* **Extract**
#####
# Lifelike FA2 Repair



## wongkw (Nov 17, 2011)

Hi,

I bought some used track, piers, and transformer several months ago and the person I purchased from found a non-functioning Lifelike FA2 that he threw into the lot. The steps on one side were broken off but were still in the case so should be repairable with some superglue. The loco housing came off really easily and I found the headlight was detached in addition to the wires from the trucks to the motor. Not quite sure how everything got detached but after I did some research, found out how to rewire everything. I'd like to try and resolder the wiring and see if I can get it to function again. I figure it's a free loco if I can get it working again, if motor is dead then I'll use it as a dummy loco or something. When I was fiddling with the wires, I found the insulation was really stiff, difficult to strip and turned white when I bent them. I figure it would be best to replace the wire rather than use the original ones. My question is...what is the best guage to use as replacement?

Thanks,

Kevin


----------



## NIMT (Jan 6, 2011)

18 to 22 gauge fine stranded wire will work great!


----------



## Xnats (Dec 5, 2010)

Just because this is N Scale I,m going to say #28 awg is a better all around size. Sean has way more experience them me, but the 18 gauge just seems huge. That would be a tough solder onto a DCC circuit board, for future use/ upgrades. A good free source of #28 wire is from an old ribbon ide cable from a computer.


----------



## NIMT (Jan 6, 2011)

You know what Stan is exacty right... I was in HO mode...hwell:
N #24 to #28 awg would be a lot better.
It needs to be the soft jacketed fine stranded wire for flexability.


----------



## makarick123 (Jun 18, 2011)

*great answer*

:thumbsup:


NIMT said:


> You know what Stan is exacty right... I was in HO mode...hwell:
> N #24 to #28 awg would be a lot better.
> It needs to be the soft jacketed fine stranded wire for flexability.


I always cut my wires a little longer than needed , strip both ends but one end strip longer , twist ends neatly and tightly tin the longer stripped end solder this connection to the harder to get to connection then after cool slide the insulation up to the soldered end prepare the other end of the wire cutting to a suitable length, twist, tin and solder.
Another handy thing to have on hand is liquid electrical tape a little dab makes a nice neat job keeps wires from causing shorts too!

Hope my 2 cents worth helps someone out -good luck with the loco.

You can find me on ebay makarick123


----------



## flyvemaskin (Nov 19, 2011)

The llife like FA-2 is a supurb pulling loco, it's heavy weight really helps, and it's well worth the effort to get it going again. Even a new motor would still be worth it. I have a powered A & B and they'll easily pull everything I own, run great also. I'a a big fan of Life Like's newer equipment.


----------
#####
* **Provided material**
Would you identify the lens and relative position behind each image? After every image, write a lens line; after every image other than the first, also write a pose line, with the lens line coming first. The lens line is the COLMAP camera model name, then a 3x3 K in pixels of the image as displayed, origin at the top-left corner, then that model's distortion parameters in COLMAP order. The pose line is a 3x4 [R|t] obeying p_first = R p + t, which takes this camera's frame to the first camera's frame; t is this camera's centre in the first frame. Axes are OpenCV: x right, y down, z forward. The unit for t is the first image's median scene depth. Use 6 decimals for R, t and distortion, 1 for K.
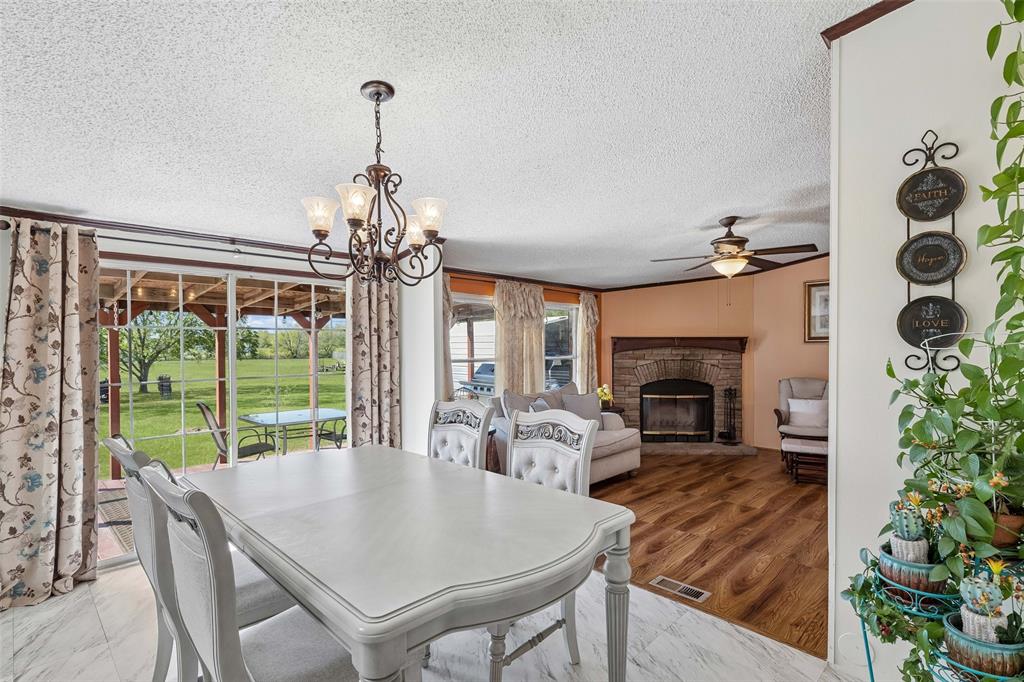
#####
* **Assigned task A**
For each statement below, say whether it agrees with the FA2 repair thread, giving yes or no and quoting the exact words of the thread that decide it. (i) The steps on one side of the loco were lost. (ii) NIMT's first reply recommends 18 to 22 gauge fine stranded wire. (iii) Xnats names an old ribbon IDE cable from a computer as a free source of #28 wire.
* **Assigned task B**
Restate word for word the passage of the FA2 repair thread from "I always cut" up to and including "causing shorts too!".
The listing comes from a source separate from the FA2 repair thread.

* **Output A**
(i) No: "The steps on one side were broken off but were still in the case"
(ii) Yes: "18 to 22 gauge fine stranded wire will work great!"
(iii) Yes: "A good free source of #28 wire is from an old ribbon ide cable from a computer."

* **Output B**
I always cut my wires a little longer than needed , strip both ends but one end strip longer , twist ends neatly and tightly tin the longer stripped end solder this connection to the harder to get to connection then after cool slide the insulation up to the soldered end prepare the other end of the wire cutting to a suitable length, twist, tin and solder.
Another handy thing to have on hand is liquid electrical tape a little dab makes a nice neat job keeps wires from causing shorts too!